Segment Start: DATASET CONTENT

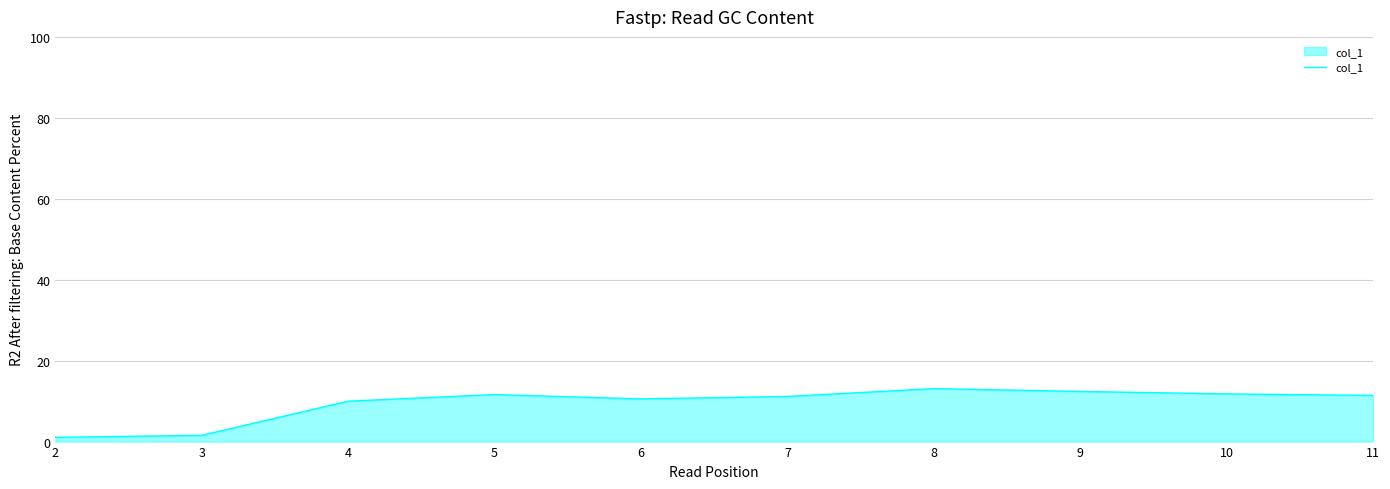

Does the chart display data point markers on the line(s)?

No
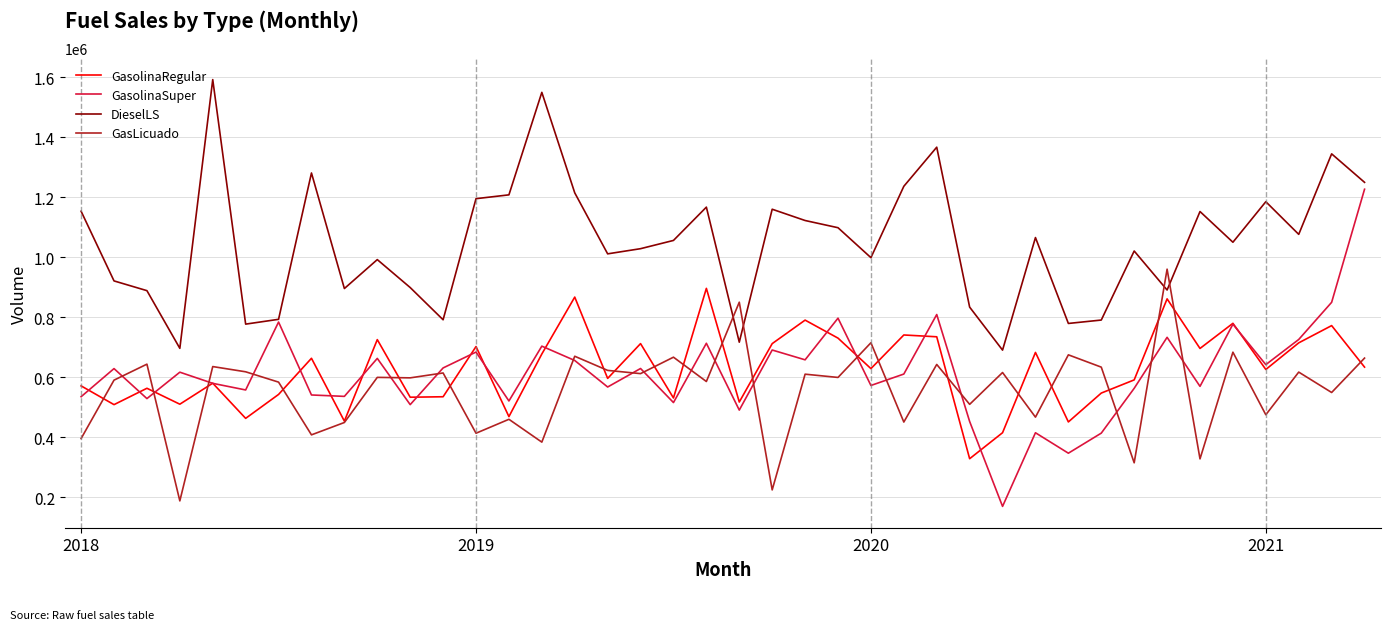

What is the maximum value shown in the chart?

1592580.3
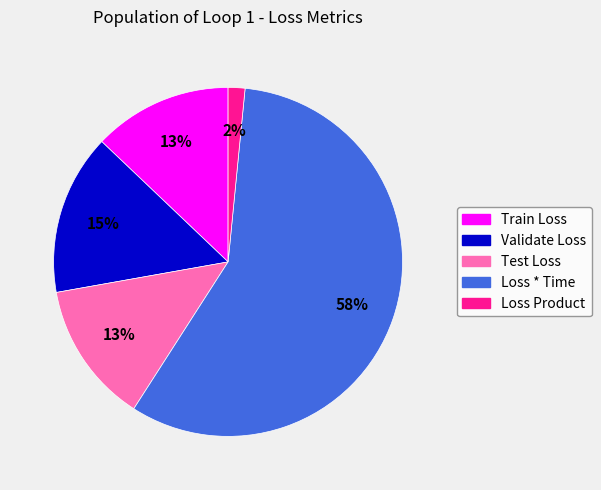

Does any single category account for the majority?

Yes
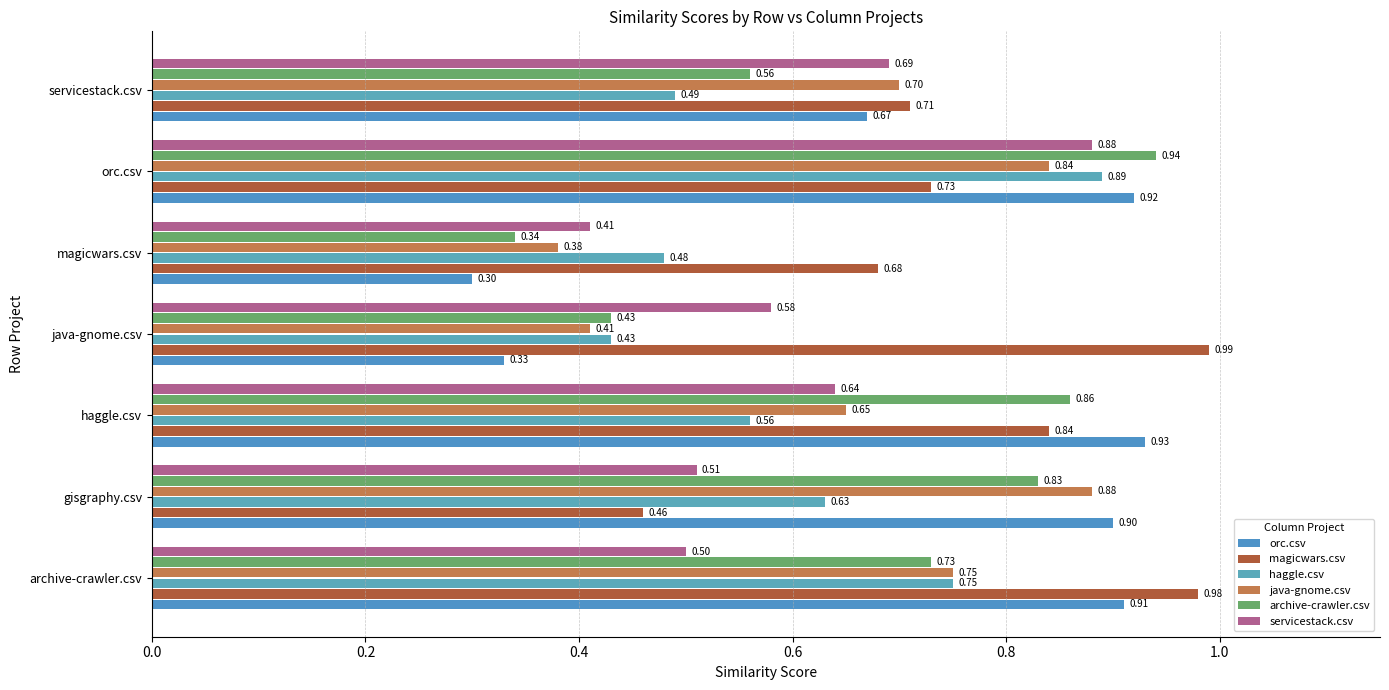

At which label does servicestack.csv reach its peak?

orc.csv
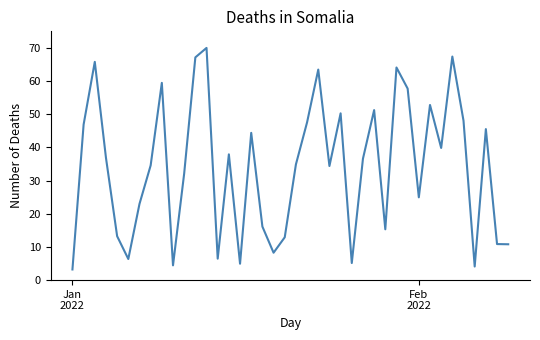

What is the smallest value displayed?

3.2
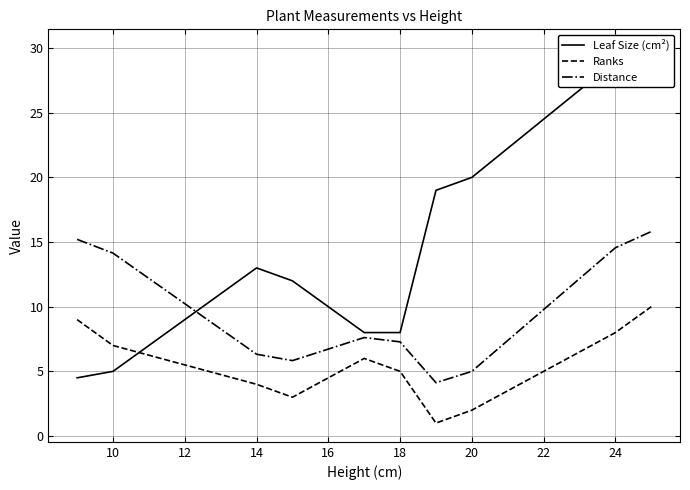

True or false: Distance and Leaf Size (cm²) cross at least once.

True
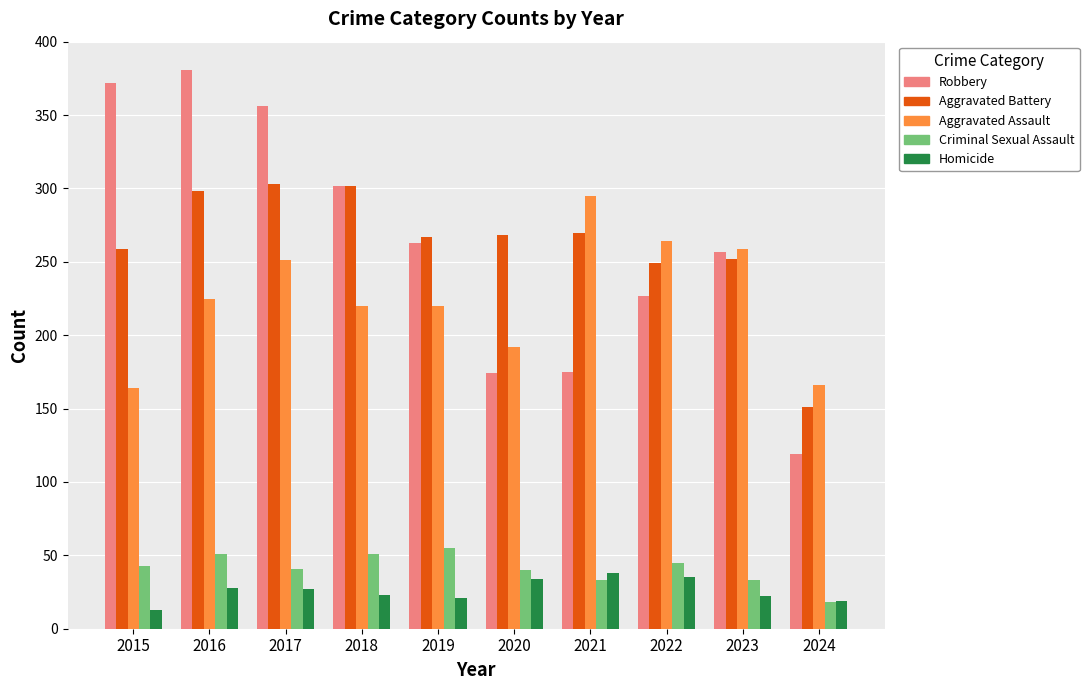

Where does the Aggravated Battery series first go above 268?

2016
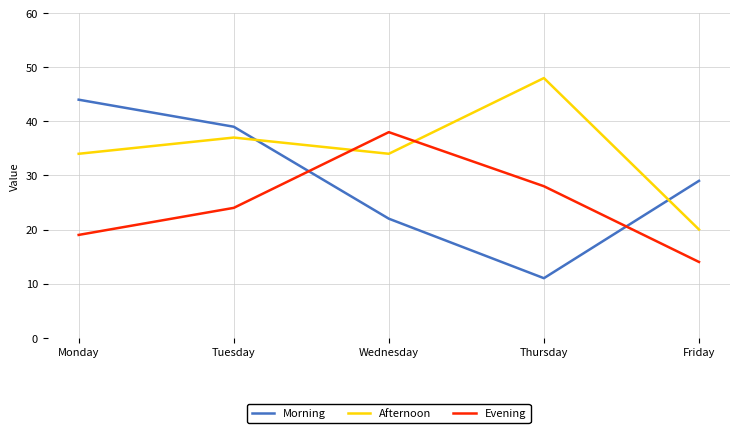

Read the Morning value at Tuesday.

39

Segment End: DATASET CONTENT

**HOW TO COMPLETE THIS TASK**
Number the lines from the items above as a list, skipping the blank lines and leaving the pictures out.

**YOUR SOLUTION**
1. Does the chart display data point markers on the line(s)?
2. No
3. What is the maximum value shown in the chart?
4. 1592580.3
5. Does any single category account for the majority?
6. Yes
7. At which label does servicestack.csv reach its peak?
8. orc.csv
9. What is the smallest value displayed?
10. 3.2
11. True or false: Distance and Leaf Size (cm²) cross at least once.
12. True
13. Where does the Aggravated Battery series first go above 268?
14. 2016
15. Read the Morning value at Tuesday.
16. 39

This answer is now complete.